__SCHRIFTLICHE ÜBUNG__
Zählen Sie die nachstehenden Zeilen, in denen die Zeichenfolge „second“ vorkommt, und nennen Sie ausschließlich deren Anzahl.

Datensätze:
******
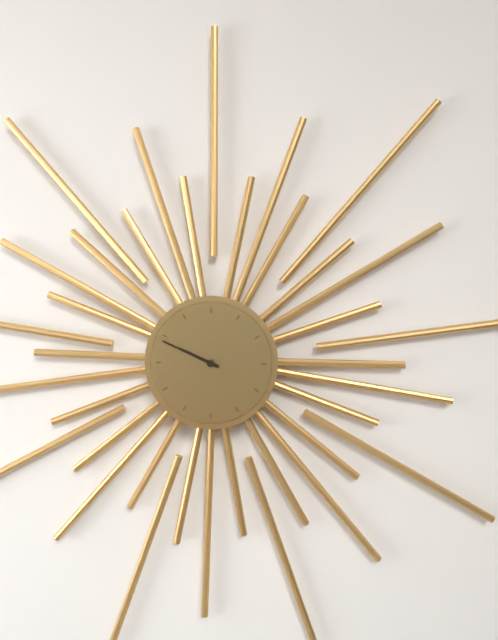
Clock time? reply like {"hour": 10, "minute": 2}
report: {"hour": 9, "minute": 49}
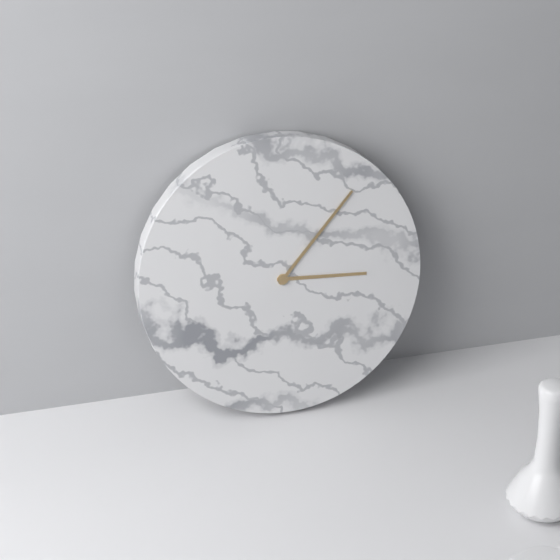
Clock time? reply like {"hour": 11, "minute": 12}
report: {"hour": 3, "minute": 7}
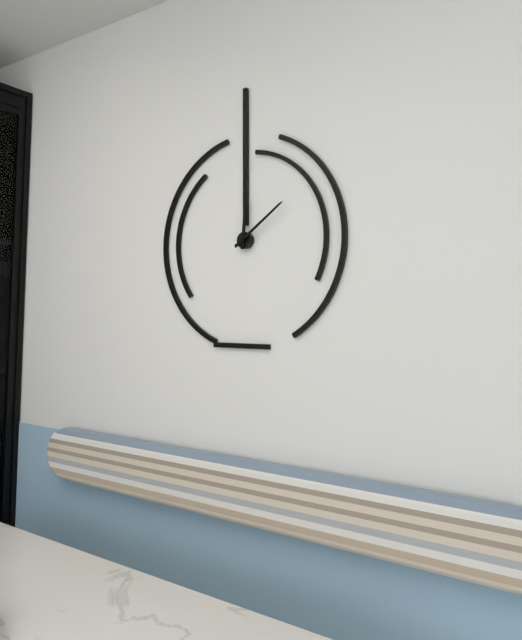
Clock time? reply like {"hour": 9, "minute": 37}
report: {"hour": 12, "minute": 9}
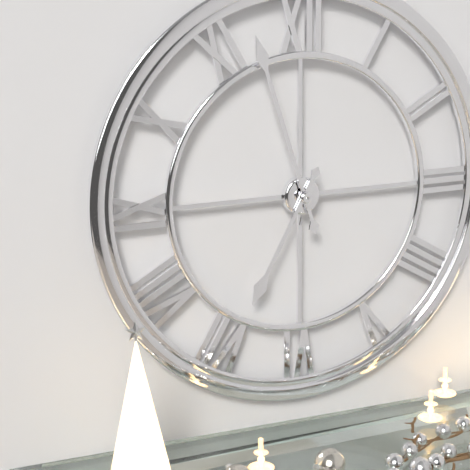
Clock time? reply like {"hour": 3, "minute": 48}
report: {"hour": 6, "minute": 57}
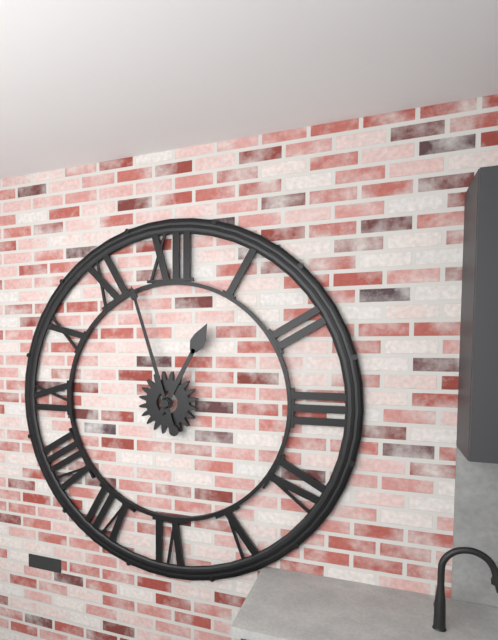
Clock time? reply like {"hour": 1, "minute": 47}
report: {"hour": 12, "minute": 57}
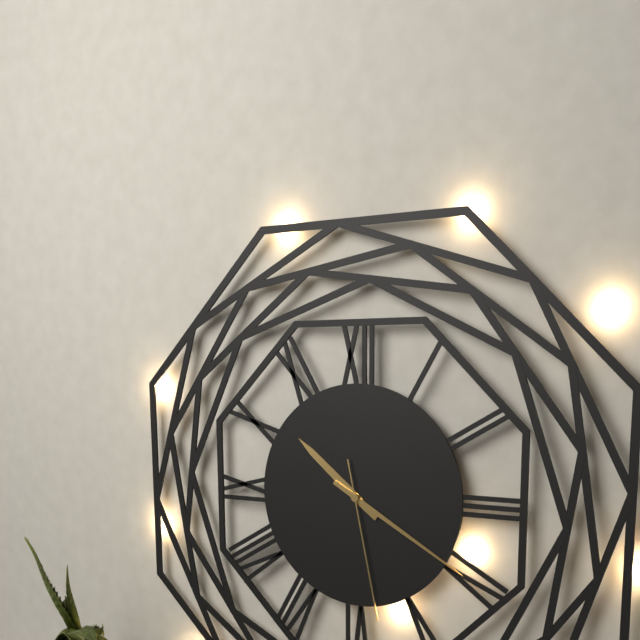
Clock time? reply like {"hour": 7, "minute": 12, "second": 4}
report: {"hour": 10, "minute": 20, "second": 28}
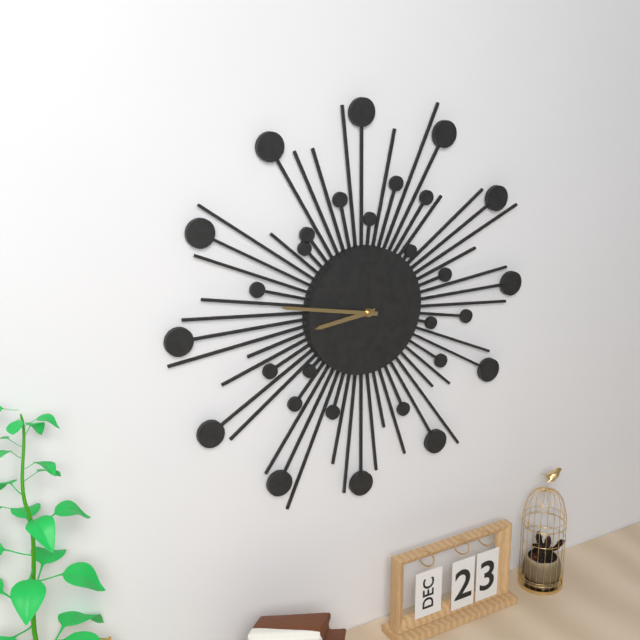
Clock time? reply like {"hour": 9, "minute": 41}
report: {"hour": 8, "minute": 47}
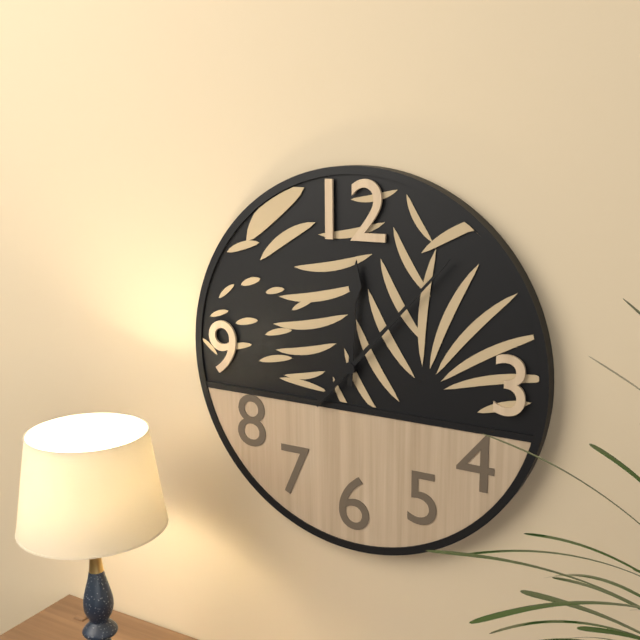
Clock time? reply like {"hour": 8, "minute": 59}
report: {"hour": 12, "minute": 7}
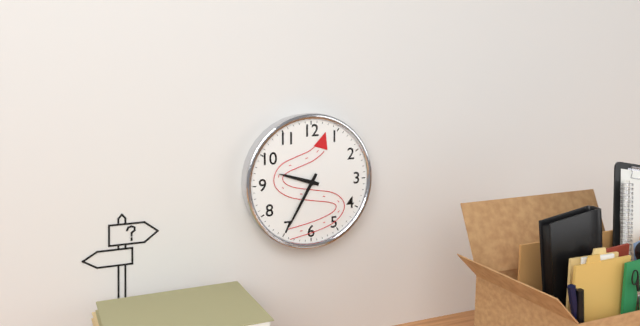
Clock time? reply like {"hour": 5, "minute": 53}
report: {"hour": 9, "minute": 35}
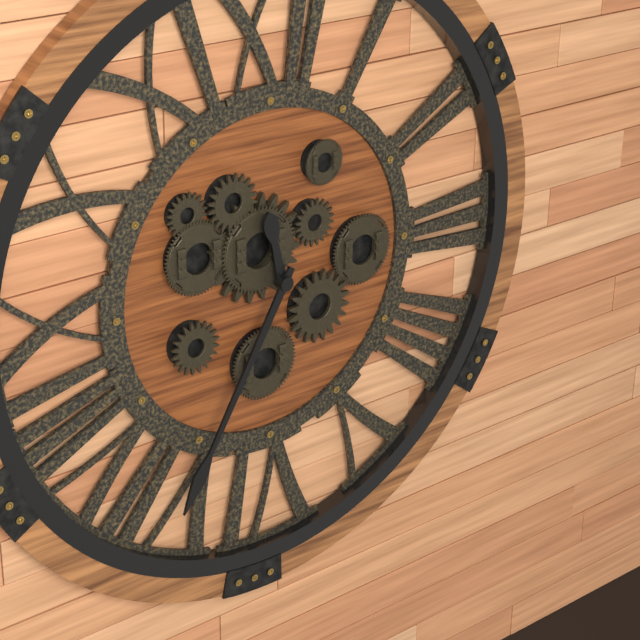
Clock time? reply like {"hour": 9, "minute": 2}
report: {"hour": 11, "minute": 35}
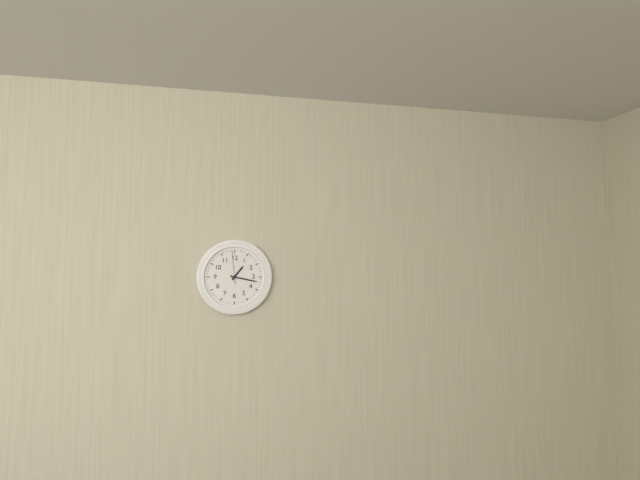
******
__LÖSUNG DER AUFGABE__
2